Before copying, set the pictures aside; then repeat every line below verbatim.

○ ○ ○ ○

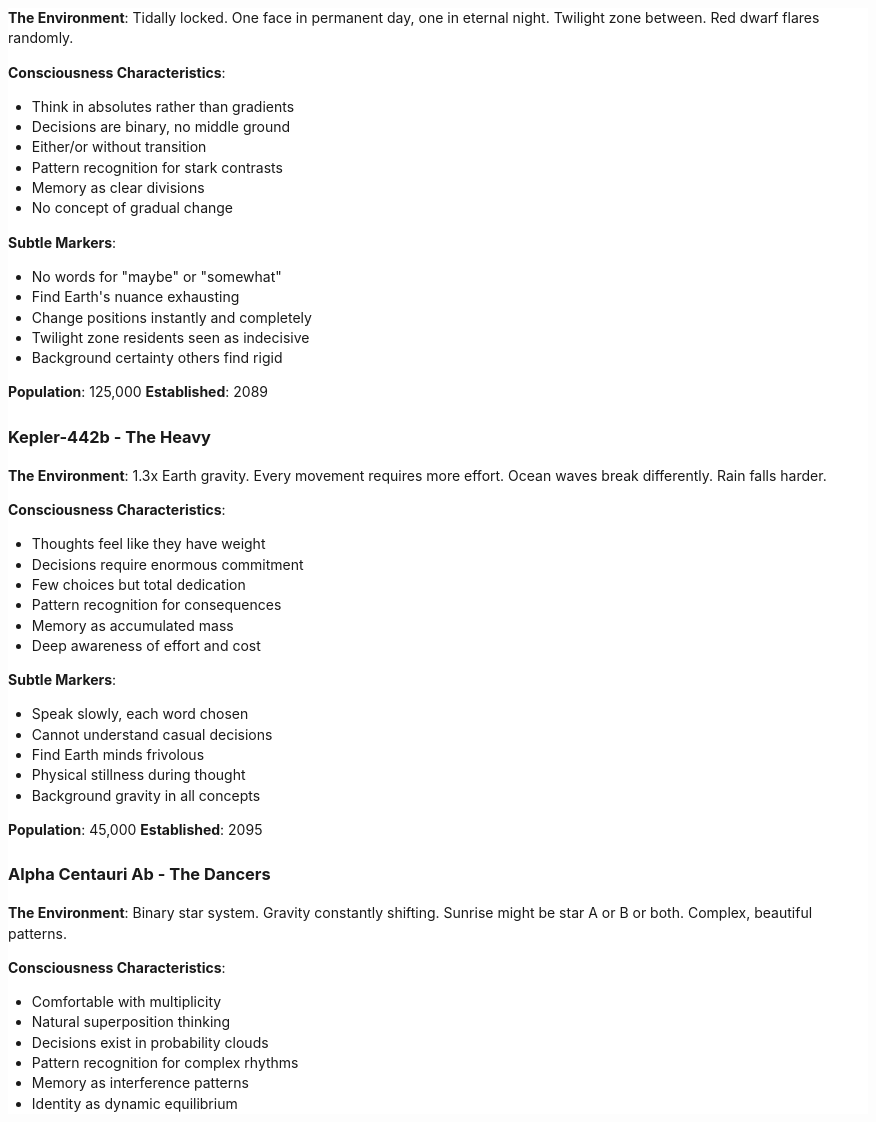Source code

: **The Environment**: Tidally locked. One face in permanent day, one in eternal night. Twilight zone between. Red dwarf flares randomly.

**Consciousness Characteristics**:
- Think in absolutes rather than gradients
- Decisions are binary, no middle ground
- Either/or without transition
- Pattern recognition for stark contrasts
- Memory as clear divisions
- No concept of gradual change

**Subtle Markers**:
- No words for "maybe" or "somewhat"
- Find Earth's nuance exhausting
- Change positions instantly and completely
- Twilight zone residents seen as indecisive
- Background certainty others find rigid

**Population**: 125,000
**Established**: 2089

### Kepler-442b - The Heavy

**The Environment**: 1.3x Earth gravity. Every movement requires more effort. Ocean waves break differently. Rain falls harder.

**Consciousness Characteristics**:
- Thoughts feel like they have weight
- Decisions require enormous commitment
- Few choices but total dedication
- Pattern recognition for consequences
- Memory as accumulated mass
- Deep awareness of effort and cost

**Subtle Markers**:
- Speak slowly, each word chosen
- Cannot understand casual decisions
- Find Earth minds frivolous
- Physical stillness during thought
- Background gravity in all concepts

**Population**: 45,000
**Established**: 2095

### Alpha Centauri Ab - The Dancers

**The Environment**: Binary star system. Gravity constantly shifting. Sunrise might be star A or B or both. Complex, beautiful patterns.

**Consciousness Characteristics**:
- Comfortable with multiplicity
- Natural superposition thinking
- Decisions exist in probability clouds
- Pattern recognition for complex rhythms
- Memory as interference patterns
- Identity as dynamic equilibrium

○ ○ ○ ○

_Answer below_:
Source code

: **The Environment**: Tidally locked. One face in permanent day, one in eternal night. Twilight zone between. Red dwarf flares randomly.

**Consciousness Characteristics**:
- Think in absolutes rather than gradients
- Decisions are binary, no middle ground
- Either/or without transition
- Pattern recognition for stark contrasts
- Memory as clear divisions
- No concept of gradual change

**Subtle Markers**:
- No words for "maybe" or "somewhat"
- Find Earth's nuance exhausting
- Change positions instantly and completely
- Twilight zone residents seen as indecisive
- Background certainty others find rigid

**Population**: 125,000
**Established**: 2089

### Kepler-442b - The Heavy

**The Environment**: 1.3x Earth gravity. Every movement requires more effort. Ocean waves break differently. Rain falls harder.

**Consciousness Characteristics**:
- Thoughts feel like they have weight
- Decisions require enormous commitment
- Few choices but total dedication
- Pattern recognition for consequences
- Memory as accumulated mass
- Deep awareness of effort and cost

**Subtle Markers**:
- Speak slowly, each word chosen
- Cannot understand casual decisions
- Find Earth minds frivolous
- Physical stillness during thought
- Background gravity in all concepts

**Population**: 45,000
**Established**: 2095

### Alpha Centauri Ab - The Dancers

**The Environment**: Binary star system. Gravity constantly shifting. Sunrise might be star A or B or both. Complex, beautiful patterns.

**Consciousness Characteristics**:
- Comfortable with multiplicity
- Natural superposition thinking
- Decisions exist in probability clouds
- Pattern recognition for complex rhythms
- Memory as interference patterns
- Identity as dynamic equilibrium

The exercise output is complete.